The officers who responded eventually cornered Woods a short distance from where the attack occurred and ordered him to drop the knife.

Officers made four attempts to disable him with non-lethal bean bags fired from special guns - one officer also tried using pepper spray, but Woods refused to drop the knife.

According to a police report, Woods then began trying to walk towards a crowd of onlookers when five officers, Charles August, Winson Seto, Antonio Santos, Nicholas Cuevas and Scott Phillips opened fire and struck Woods with between 15 and 20 shots, killing him.

Judge for yourself, take a look at the video of the shooting (don't worry, it's not bloody, but you can clearly hear the shots and see Woods walking just before the five officers unload on him - he is clearly NOT walking towards the crowd in a threatening way at all - nor is he waving a knife.

In fact on audio heard on one of the two different cell phone videos of the shooting taken by a bystander at the scene,you can clearly here a female pleading for Woods to just drop the knife and surrender and another eyewitness to the shooting can be heard saying "Why did you shoot him? He was literally just standing there!" immediately after the shooting.

Do you think that was an appropriate use of deadly force?

Was Chief Greg Suhr a convenient scapegoat for the numerous uses of excessive force by officers under his command over the past 18 months? Possibly.
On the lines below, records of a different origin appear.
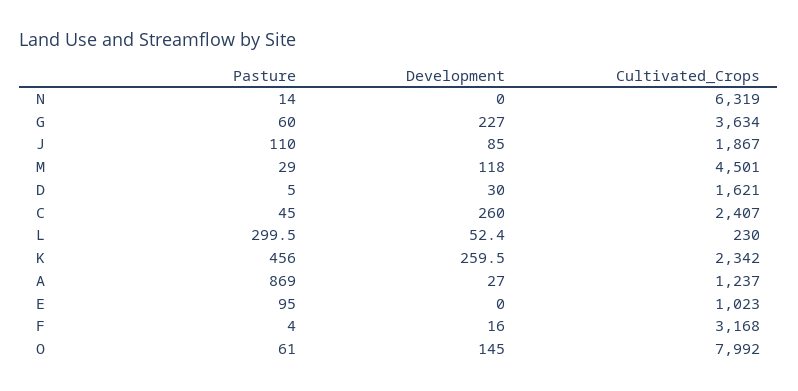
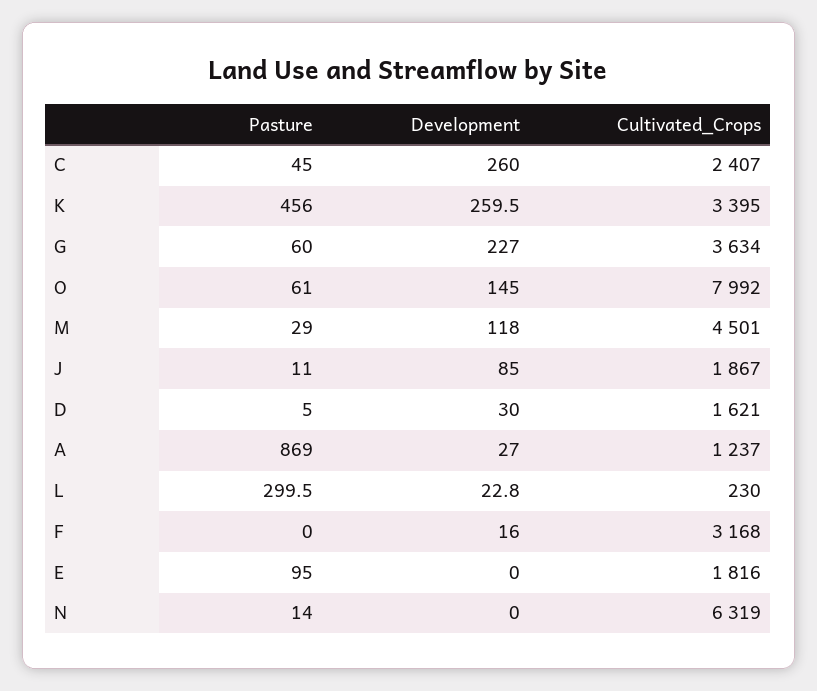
  {
    "Pasture": {
      "N": 14,
      "G": 60,
-     "J": 110,
+     "J": 11,
      "M": 29,
      "D": 5,
      "C": 45,
      "L": 299.5,
      "K": 456,
      "A": 869,
      "E": 95,
-     "F": 4,
+     "F": 0,
      "O": 61
    },
    "Development": {
      "N": 0,
      "G": 227,
      "J": 85,
      "M": 118,
      "D": 30,
      "C": 260,
-     "L": 52.4,
+     "L": 22.8,
      "K": 259.5,
      "A": 27,
      "E": 0,
      "F": 16,
      "O": 145
    },
    "Cultivated_Crops": {
      "N": 6319,
      "G": 3634,
      "J": 1867,
      "M": 4501,
      "D": 1621,
      "C": 2407,
      "L": 230,
-     "K": 2342,
+     "K": 3395,
      "A": 1237,
-     "E": 1023,
+     "E": 1816,
      "F": 3168,
      "O": 7992
    }
  }

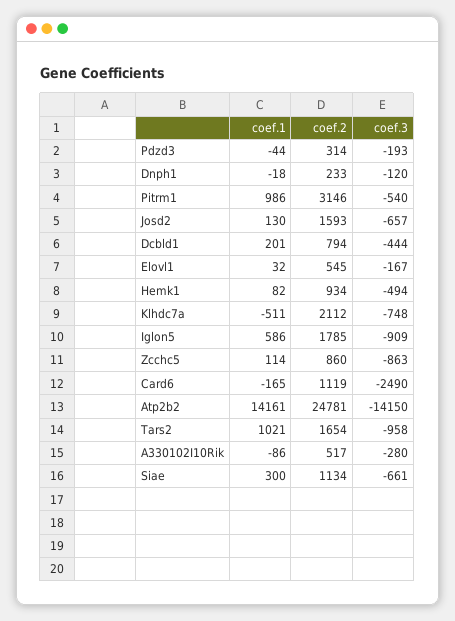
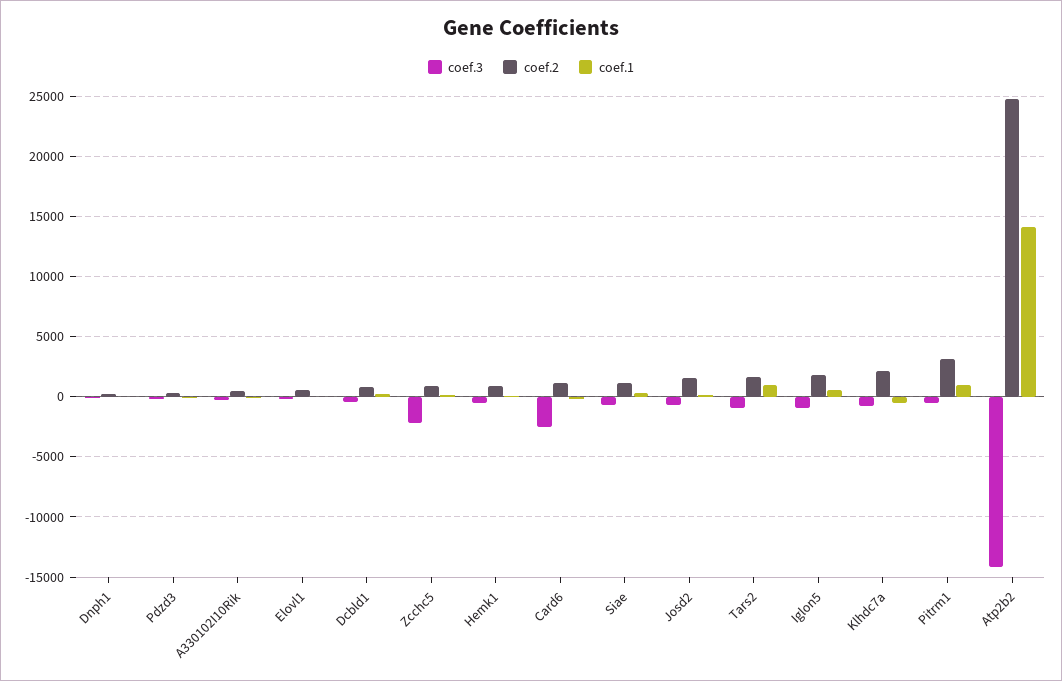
  {
    "coef.1": {
      "Pdzd3": -44,
      "Dnph1": -18,
      "Pitrm1": 986,
      "Josd2": 130,
      "Dcbld1": 201,
      "Elovl1": 32,
      "Hemk1": 82,
      "Klhdc7a": -511,
      "Iglon5": 586,
      "Zcchc5": 114,
      "Card6": -165,
      "Atp2b2": 14161,
      "Tars2": 1021,
      "A330102I10Rik": -86,
      "Siae": 300
    },
    "coef.2": {
      "Pdzd3": 314,
      "Dnph1": 233,
      "Pitrm1": 3146,
      "Josd2": 1593,
      "Dcbld1": 794,
      "Elovl1": 545,
      "Hemk1": 934,
      "Klhdc7a": 2112,
      "Iglon5": 1785,
      "Zcchc5": 860,
      "Card6": 1119,
      "Atp2b2": 24781,
      "Tars2": 1654,
      "A330102I10Rik": 517,
      "Siae": 1134
    },
    "coef.3": {
      "Pdzd3": -193,
      "Dnph1": -120,
      "Pitrm1": -540,
      "Josd2": -657,
      "Dcbld1": -444,
      "Elovl1": -167,
      "Hemk1": -494,
      "Klhdc7a": -748,
      "Iglon5": -909,
-     "Zcchc5": -863,
+     "Zcchc5": -2000,
      "Card6": -2490,
      "Atp2b2": -14150,
      "Tars2": -958,
      "A330102I10Rik": -280,
      "Siae": -661
    }
  }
New SFPD Chief Toney Chaplin
As the New York Times reported yesterday, a number of San Francisco's influential African-Americans including former Mayor Willie Brown and local N.A.A.C.P head Rev. Amos C Brown, were supportive of Suhr and his efforts to introduce reforms in the police department.
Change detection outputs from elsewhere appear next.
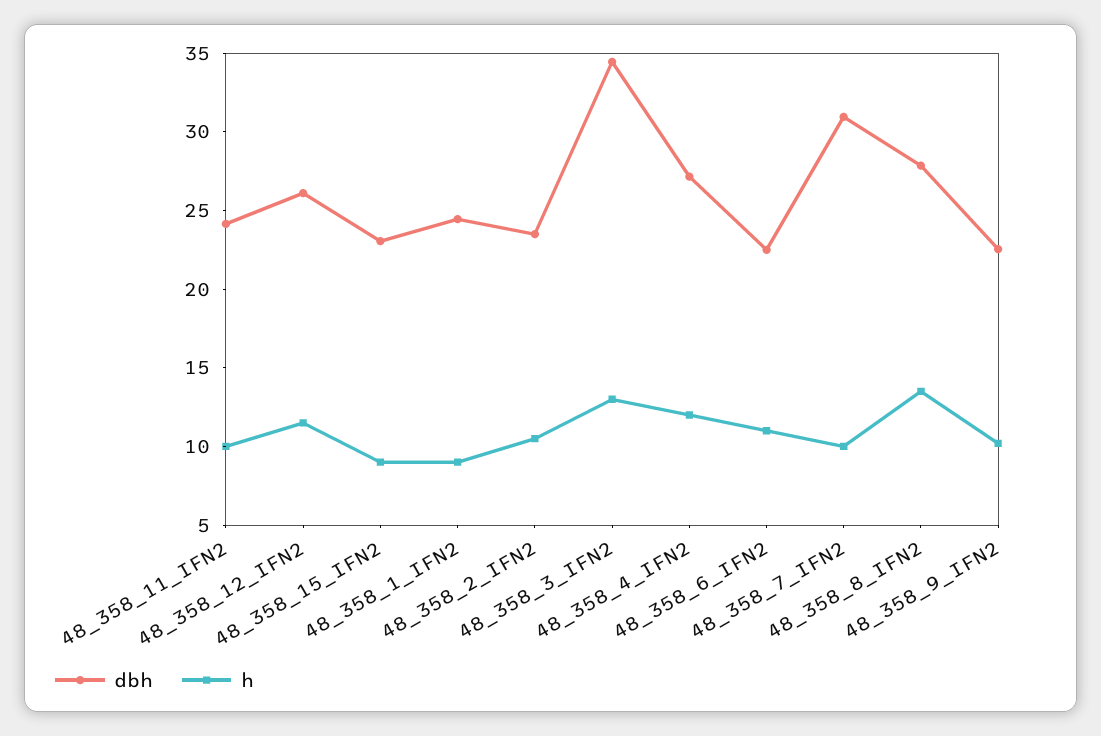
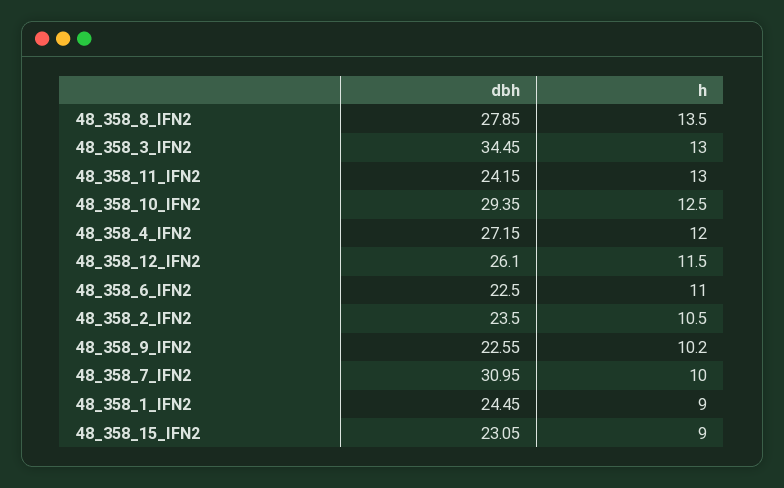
  {
    "dbh": {
      "48_358_11_IFN2": 24.15,
      "48_358_12_IFN2": 26.1,
      "48_358_15_IFN2": 23.05,
      "48_358_1_IFN2": 24.45,
      "48_358_2_IFN2": 23.5,
      "48_358_3_IFN2": 34.45,
      "48_358_4_IFN2": 27.15,
      "48_358_6_IFN2": 22.5,
      "48_358_7_IFN2": 30.95,
      "48_358_8_IFN2": 27.85,
-     "48_358_9_IFN2": 22.55
+     "48_358_9_IFN2": 22.55,
+     "48_358_10_IFN2": 29.35
    },
    "h": {
-     "48_358_11_IFN2": 10,
+     "48_358_11_IFN2": 13,
      "48_358_12_IFN2": 11.5,
      "48_358_15_IFN2": 9,
      "48_358_1_IFN2": 9,
      "48_358_2_IFN2": 10.5,
      "48_358_3_IFN2": 13,
      "48_358_4_IFN2": 12,
      "48_358_6_IFN2": 11,
      "48_358_7_IFN2": 10,
      "48_358_8_IFN2": 13.5,
-     "48_358_9_IFN2": 10.2
+     "48_358_9_IFN2": 10.2,
+     "48_358_10_IFN2": 12.5
    }
  }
But Suhr had been under fire before, including in 2015 when the city paid a $725,000 settlement to resolve a lawsuit filed against Suhr for mishandling a harassment investigation.

San Francisco Mayor Ed Lee announced that Deputy Chief Toney Chaplin, a 26-year veteran who is African-American, would succeed Suhr as Chief.

It's sad to see what some of the officers within the SFPD are doing to the police culture, and the resulting effects on the people and the perception and reputation of San Francisco as a community.

I've visited San Francisco five times between 1989 and 2011 and while I was mostly in "nice" neighborhoods, or hotels and venues in high-traffic touristy areas of the city, and probably was never there long enough to get a genuine feel for the city, I always found it a comfortable and welcoming place to visit in terms of culture and racial diversity.

It was once known as a liberal-leaning progressive West Coast city welcoming to other cultures and sympathetic to the homeless.

Protesters block busses carrying Apple employees in 2013
In recent years San Francisco has earned a reputation as a mecca for the influx of a young (mostly white and Asian) affluent tech-class demographic who make their money in places like Cuppertino, California working for Apple, Google, or in the city's expanding high-tech industry where companies like Twitter have received generous tax breaks for locating there.

That's sparked a range of protests by affordable housing advocates since 2012.

Is the SFPD's culture of hostility towards African-Americans and Hispanics a reflection of that?

San Francisco has become yet another desirable coastal city where rapid gentrification has driven rents into the stratosphere, pushing large numbers working and middle class residents out; leaving an increasingly two-tiered urban environment protected by a police force who increasingly seem to view non-white people with suspicion and fear.

A police force (one of only two in the United States with populations over 500,000 that do not issue tasers to its police officers) whose tactical decisions to use deadly force on people of color in the past two years now merit federal investigation.

The SFPD needs to take a long hard look at itself, systematic departmental self-examination that cannot be mandated, but must come from within.

Best of luck to new Chief Toney Chaplin in that regard, will he be an agent of that change, or maintain the status quo?

Based on the frequency of killings of people of color in the past 18 months by the SFPD (five that we know of), time will certainly tell.